AHunter: I don’t know how you can say any form of control is unnatural. Look at how rigid and controlled Bee, and Ant societies are.
I think that human society is something like a big hive of ants or bees, but it’s broken down into smaller increments that resemble packs like wolves. I’d be willing to say our society is something of a combination of the pack and the hive. Both of which occur in nature. Without control you can’t have multiple creatures acting toward the same goal. It’s the reason that we are at the top of the food chain and not extinct.
Agreed. And once you’ve dropped anchor and started tilling, you’ve got problems you never dreamed of as hunter/gatherers, not the least of which is that the territory is rife with people who have absolutely no concept let alone word for “land that belongs to someone else” or “perfectly good food that we shoudn’t eat”.
Yeah, agreed once again. The tendency is always there, but just as part and parcel of the rest of our impulses and inclinations. You get a different scene when you have a culture-wide need for control in order to survive.

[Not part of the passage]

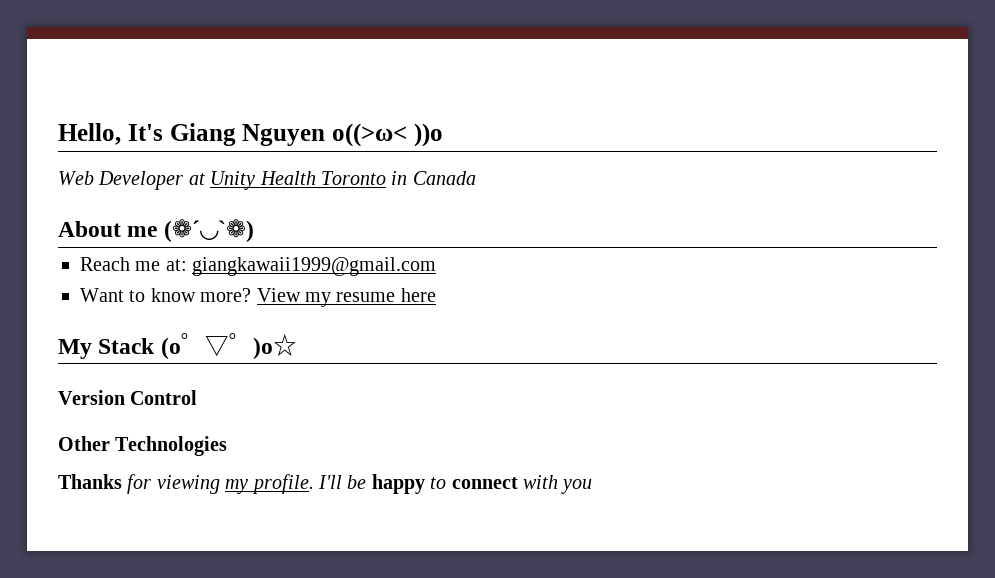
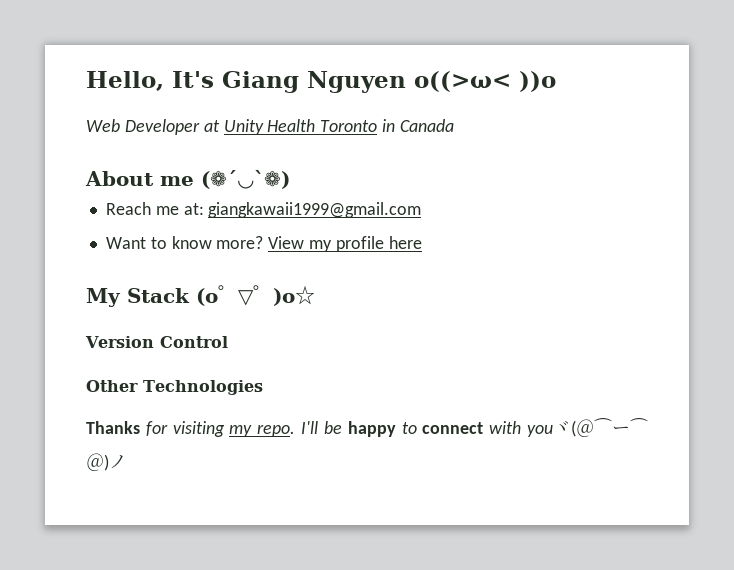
[336,292,396,302] resume -> [335,236,384,252] profile
[156,474,314,494] viewing my profile. -> [172,421,296,437] visiting my repo.
(593, 486) none -> [553,418,648,437] [86,453,127,471] ヾ(＠⌒ー⌒＠)ノ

We as individuals go into a greater “control-things” state of mind when we are threatened or driven to a state of near-panic. I’m guessing that it works in a similar way on a bigger scale, and that our “panicky” need for control served a useful purpose. I’m inclined to think something has changed or is in the process of changing, though. (And again, we are kind of post-agrarian now – not that we have ceased to till the soil but that technology and modernization has given us room to function with far far less insistent control over the populace, and it is reflected in increased democratization and loosening of formerly rigid behavioral constraints.)